A. To sever the link between the 9/11 terrorists and the Iraqi dictator.
A. To remove a brutal and despotic menace to stability in the Middle East.
A. To establish an Iraqi democracy as a model for change in the Islamic world.
A. To make the world safer.
A. To “finish the job” that Bush’s father started in the Gulf War, and to avenge Saddam’s apparent attempt to assassinate the elder Bush.
A. To secure Iraq’s oil supply, thus perpetuating America’s dependence on petroleum rather than launching a major drive toward energy independence.
A. To divert attention from the fact that we were unlikely to find Osama bin Laden and to concentrate instead on an enemy we could easily defeat on the open battlefield.
A. To attract terrorists from around the world to fight a consolidated war against the United States at a remote site, far from American soil.

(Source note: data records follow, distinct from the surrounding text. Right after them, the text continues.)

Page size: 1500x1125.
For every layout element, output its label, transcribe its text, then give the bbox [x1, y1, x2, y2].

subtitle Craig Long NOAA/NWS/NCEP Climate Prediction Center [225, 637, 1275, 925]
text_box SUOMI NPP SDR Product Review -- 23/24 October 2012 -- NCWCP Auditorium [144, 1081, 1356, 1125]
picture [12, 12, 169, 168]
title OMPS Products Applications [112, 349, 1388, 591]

A. To create a bigger, more telegenic war than the one in Afghanistan in order to appeal to the rising conservative tide at home — especially after 9/11 — and to win back the Senate for Republicans.
A. To slap down a dictator that the United States had helped in the past, especially in his war against Iran, but who then turned on his American benefactors.
A. To launch a latter-day crusade against Islam.
A. To do a favor for Israel.
A. To demonstrate that the United States is the world’s only superpower and that it’s willing to act in defiance of allies and apart from the United Nations.
A. None, some or all of the above.
What makes me the most sick throughout all of this is not the war itself, not the death and destruction that it has caused and not those who sit idly by and support the war, calling any who simply ask the question, “Why?” anti-American, unpatriotic, etc. For certain these things irritate me, make me sad and question the very fabric of humankind, but they don’t make me the most sick.
The fact that media coverage of the war in the American mainstream is spotty at best, missing at worst and abandons the principles of a free press makes me ill to my stomach. When other countries are reporting more about America than America is reporting about itself, other countries without a so-called free press that have more to lose legislatively than the American press, there is a problem. When journalists are so lazy and afraid of their news operation’s advertisers that they willingly accept being embedded with troops as opposed to independent research, there is a problem. When the American people no longer value a true, issues and information-based journalism market, there is a problem.
Great, so we have a problem. Two, in fact. We’re in a country with no exit strategy, and we’ve got a media that doesn’t work. Halfway around the world, people are dying in the hundreds daily. American service women and men are giving their lives for a war–which we are now learning more and more was not only unavoidable, founded on false pretenses but had no purpose from the beginning. Iraqi civilians, already trying to survive in brutal conditions, are now trying to stay alive just one more day in a war-torn country.
And here at home, we’re suffering the same death. The death of our intelligence and mental well-being.